Re: Hospital and cleanliness - or the lack thereof
Have any of you actually complained about the visitor's toilets on level 2, and if so, who did you complain to and what was done about it?
Those toilets are cleaned nightly, I think, when there are no visitors around. Visitors often use those toilets to smoke, grafitti and other such misdemeanors as there is no security in that area during the day and staff never use them. Thankfully, patients are not nursed in the visitors toilets (although with current NHS bed pressures, it wouldn't surprise me), so on the cleaning priority list, the visitor's loo isn't exactly a priority.
Let me ask you....... How would your bathroom at home look if a few hundred people visited it on a daily basis and how often would you clean it? Rather than complain on an open forum, why don't you write to the powers that be up at the hospital and express your concerns, or even apply for a job on the domestic services and see if you can keep up with the cleaning any better than the current staff.

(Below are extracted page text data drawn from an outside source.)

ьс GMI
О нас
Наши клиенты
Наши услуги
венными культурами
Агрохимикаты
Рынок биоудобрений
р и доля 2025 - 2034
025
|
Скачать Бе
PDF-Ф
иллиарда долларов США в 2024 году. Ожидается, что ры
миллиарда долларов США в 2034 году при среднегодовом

It seems to me that people are more than willing to have a go at the public services but are unwilling to acknowledge the good work that is done by them.
As for nurses uniforms, the new policy should put paid to people travelling in their uniforms. Bear in mind that the vast majority of people seen in town, in uniform, are actually nursing home staff or community staff. Nurses, however, have been travelling in uniform for donkey's years. I remember my Gaberdine and the dark blue travelling cloaks which we wore over the uniform. In those days MRSA wasn't the problem that it is now, even though everybody travelled in uniform. When all staff have their new uniforms, there will hopefully be less people travelling around in them.
It must be borne in mind that the NHS has far less beds than it did when it first began in the 40's but treats 3 times more patients than it did back then. I think that this is a massive issue, the beds don't even go cold these days before the next patient is on them. They are cleaned quickly with detergent and made up again. Gone are the days when beds were left to air a bit before re-making. It doesn't take a genius to figure out that more patients + less beds = more chance of infection.